Top of GIVEN RECORDS

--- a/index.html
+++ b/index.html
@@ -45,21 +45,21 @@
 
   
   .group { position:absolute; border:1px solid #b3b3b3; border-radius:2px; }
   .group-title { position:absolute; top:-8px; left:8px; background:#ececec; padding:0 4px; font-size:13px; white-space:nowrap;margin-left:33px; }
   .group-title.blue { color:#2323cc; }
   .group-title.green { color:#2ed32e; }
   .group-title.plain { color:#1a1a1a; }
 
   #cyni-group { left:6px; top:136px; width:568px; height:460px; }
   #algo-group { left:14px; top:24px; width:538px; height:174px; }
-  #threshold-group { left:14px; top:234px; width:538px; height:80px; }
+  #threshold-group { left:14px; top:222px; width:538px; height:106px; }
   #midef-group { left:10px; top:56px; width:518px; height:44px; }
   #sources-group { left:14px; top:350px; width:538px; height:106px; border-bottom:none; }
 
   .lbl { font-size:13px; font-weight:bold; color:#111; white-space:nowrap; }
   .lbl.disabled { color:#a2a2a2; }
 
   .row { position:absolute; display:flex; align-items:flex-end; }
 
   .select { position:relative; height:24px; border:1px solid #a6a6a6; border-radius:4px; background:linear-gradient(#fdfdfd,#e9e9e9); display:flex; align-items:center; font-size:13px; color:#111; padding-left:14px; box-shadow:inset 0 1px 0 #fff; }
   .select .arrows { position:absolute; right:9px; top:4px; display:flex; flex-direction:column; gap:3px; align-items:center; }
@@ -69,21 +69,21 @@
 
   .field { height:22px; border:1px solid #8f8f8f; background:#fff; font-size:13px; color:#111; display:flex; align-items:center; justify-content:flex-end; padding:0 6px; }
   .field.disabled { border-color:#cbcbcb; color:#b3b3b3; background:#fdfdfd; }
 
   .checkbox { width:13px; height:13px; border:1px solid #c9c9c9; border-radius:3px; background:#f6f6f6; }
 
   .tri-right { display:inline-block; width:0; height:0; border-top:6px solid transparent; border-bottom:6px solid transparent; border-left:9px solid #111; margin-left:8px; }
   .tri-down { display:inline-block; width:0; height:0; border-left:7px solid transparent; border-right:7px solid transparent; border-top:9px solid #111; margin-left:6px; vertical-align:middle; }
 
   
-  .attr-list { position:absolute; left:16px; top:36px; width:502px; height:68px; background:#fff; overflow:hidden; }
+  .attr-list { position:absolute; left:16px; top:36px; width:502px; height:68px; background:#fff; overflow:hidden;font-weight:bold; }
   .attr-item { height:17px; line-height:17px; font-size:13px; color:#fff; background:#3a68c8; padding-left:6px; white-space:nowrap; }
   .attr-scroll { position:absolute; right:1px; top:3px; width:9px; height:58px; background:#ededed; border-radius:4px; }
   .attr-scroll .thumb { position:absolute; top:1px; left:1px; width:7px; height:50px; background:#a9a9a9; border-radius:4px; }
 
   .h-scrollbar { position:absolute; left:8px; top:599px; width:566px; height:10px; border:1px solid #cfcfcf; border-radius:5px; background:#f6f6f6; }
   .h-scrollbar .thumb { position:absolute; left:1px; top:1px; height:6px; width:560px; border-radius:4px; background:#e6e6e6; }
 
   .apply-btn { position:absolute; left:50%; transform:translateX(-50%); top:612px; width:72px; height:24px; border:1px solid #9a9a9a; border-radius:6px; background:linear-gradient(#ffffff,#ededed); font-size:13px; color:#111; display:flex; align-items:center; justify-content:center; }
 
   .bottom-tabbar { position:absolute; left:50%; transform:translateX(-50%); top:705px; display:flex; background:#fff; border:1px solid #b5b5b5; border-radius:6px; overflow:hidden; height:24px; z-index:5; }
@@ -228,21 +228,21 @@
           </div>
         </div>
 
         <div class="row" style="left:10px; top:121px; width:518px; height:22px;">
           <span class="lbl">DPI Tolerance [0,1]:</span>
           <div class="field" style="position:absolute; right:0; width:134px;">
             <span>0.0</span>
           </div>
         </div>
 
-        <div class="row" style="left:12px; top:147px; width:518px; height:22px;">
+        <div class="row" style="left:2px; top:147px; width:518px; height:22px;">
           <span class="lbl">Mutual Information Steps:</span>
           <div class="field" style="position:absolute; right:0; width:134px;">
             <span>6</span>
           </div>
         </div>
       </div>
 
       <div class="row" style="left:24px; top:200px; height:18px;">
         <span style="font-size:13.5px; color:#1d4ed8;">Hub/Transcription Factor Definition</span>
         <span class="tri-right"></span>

Bottom of GIVEN RECORDS
Top of GIVEN RECORDS

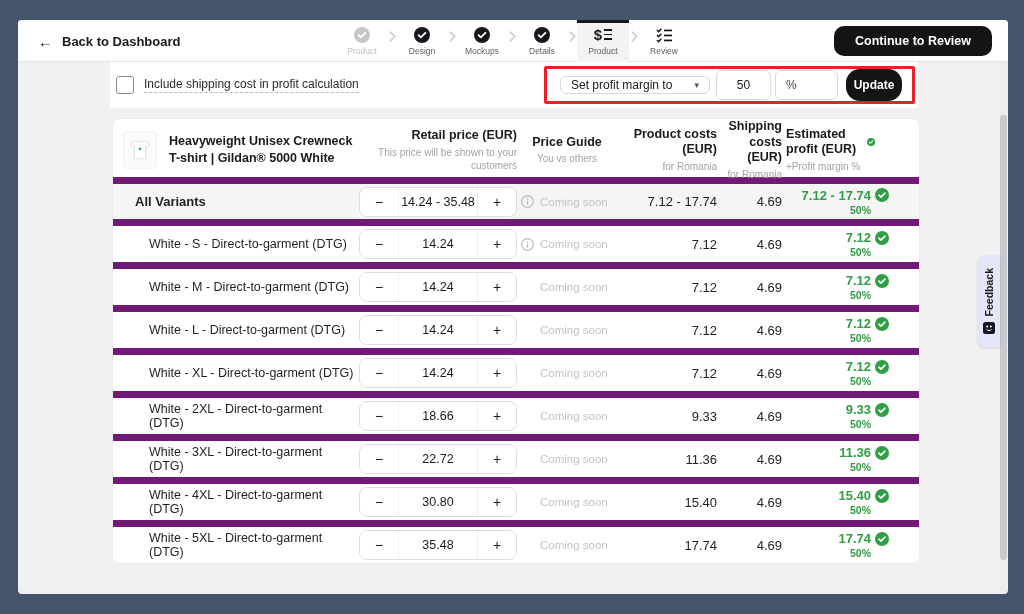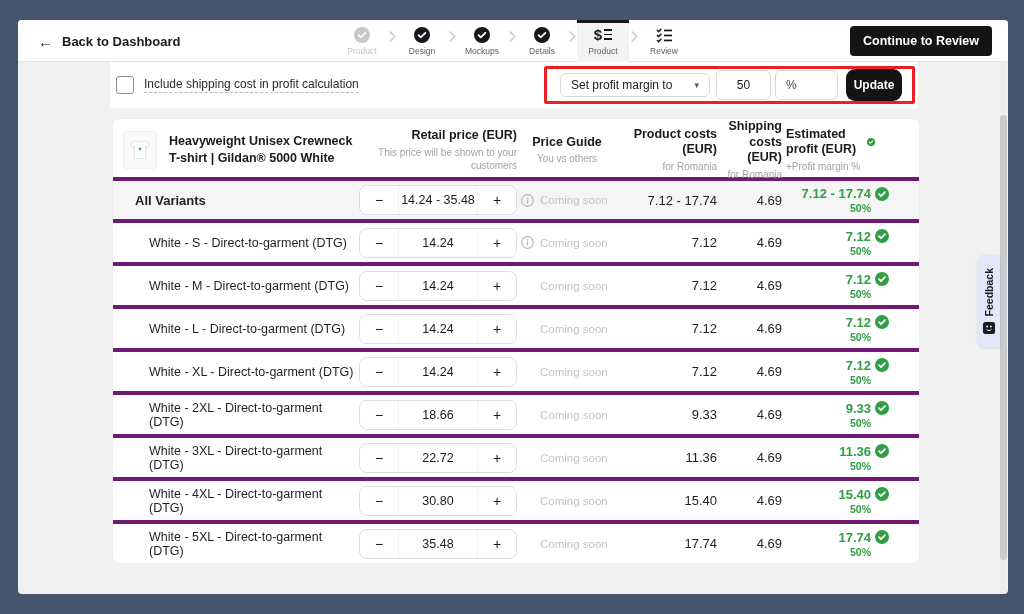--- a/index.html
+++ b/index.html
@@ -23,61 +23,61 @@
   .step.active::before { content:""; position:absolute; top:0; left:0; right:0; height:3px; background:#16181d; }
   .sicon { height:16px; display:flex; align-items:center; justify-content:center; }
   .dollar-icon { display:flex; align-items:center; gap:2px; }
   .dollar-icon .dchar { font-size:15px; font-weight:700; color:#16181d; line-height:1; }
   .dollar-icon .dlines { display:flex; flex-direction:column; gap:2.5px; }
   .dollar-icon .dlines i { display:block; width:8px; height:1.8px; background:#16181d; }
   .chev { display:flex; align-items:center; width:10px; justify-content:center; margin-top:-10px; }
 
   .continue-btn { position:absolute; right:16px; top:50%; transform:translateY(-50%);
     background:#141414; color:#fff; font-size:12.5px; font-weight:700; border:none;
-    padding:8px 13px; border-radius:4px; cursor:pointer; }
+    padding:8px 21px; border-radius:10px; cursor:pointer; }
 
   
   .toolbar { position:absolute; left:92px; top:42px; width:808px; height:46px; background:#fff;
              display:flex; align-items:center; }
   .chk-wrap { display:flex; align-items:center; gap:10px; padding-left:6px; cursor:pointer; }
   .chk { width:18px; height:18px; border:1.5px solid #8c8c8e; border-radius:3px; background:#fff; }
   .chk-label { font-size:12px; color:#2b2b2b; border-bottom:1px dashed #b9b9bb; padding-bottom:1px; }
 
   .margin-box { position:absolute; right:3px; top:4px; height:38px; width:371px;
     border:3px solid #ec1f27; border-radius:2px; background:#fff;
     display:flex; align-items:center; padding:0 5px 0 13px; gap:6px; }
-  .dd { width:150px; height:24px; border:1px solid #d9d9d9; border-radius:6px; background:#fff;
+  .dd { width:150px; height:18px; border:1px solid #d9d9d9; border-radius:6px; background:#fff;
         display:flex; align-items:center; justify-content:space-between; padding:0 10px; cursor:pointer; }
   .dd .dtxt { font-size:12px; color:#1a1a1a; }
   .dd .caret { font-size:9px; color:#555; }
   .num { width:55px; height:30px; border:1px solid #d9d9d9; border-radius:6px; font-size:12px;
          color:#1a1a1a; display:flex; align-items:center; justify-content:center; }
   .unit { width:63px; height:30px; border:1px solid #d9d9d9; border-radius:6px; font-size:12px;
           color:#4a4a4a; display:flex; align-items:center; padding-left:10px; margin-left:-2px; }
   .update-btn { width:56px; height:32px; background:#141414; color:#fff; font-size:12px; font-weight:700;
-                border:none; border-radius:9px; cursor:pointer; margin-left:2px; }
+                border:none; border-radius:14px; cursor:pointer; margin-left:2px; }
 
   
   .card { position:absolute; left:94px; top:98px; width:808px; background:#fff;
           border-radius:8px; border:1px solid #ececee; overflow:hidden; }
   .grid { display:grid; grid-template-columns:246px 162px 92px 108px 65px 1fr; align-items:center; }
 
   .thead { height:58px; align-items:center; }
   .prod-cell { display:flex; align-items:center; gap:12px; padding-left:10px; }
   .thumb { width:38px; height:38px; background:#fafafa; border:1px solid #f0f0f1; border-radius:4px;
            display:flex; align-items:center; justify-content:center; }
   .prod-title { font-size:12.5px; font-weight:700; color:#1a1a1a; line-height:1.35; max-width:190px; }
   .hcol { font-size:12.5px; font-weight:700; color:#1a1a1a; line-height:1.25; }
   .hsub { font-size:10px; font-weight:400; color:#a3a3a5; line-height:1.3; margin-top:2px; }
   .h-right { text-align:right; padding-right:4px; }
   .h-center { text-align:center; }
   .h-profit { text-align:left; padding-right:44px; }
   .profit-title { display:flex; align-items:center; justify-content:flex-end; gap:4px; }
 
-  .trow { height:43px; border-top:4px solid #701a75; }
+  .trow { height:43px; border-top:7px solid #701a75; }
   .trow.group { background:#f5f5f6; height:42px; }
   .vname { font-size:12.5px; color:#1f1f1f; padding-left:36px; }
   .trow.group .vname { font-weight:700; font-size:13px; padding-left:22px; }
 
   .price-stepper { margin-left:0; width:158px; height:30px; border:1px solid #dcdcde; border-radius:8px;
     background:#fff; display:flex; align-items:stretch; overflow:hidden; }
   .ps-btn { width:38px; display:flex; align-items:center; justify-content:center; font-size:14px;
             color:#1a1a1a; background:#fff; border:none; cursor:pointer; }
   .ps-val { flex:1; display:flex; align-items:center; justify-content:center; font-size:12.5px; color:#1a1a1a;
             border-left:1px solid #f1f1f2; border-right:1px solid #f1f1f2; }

Bottom of GIVEN RECORDS

PROBLEM STATEMENT.
Out of the records, collect only those lines that contain the string "bold".

FINISHED TASK.
   .lbl { font-size:13px; font-weight:bold; color:#111; white-space:nowrap; }
+  .attr-list { position:absolute; left:16px; top:36px; width:502px; height:68px; background:#fff; overflow:hidden;font-weight:bold; }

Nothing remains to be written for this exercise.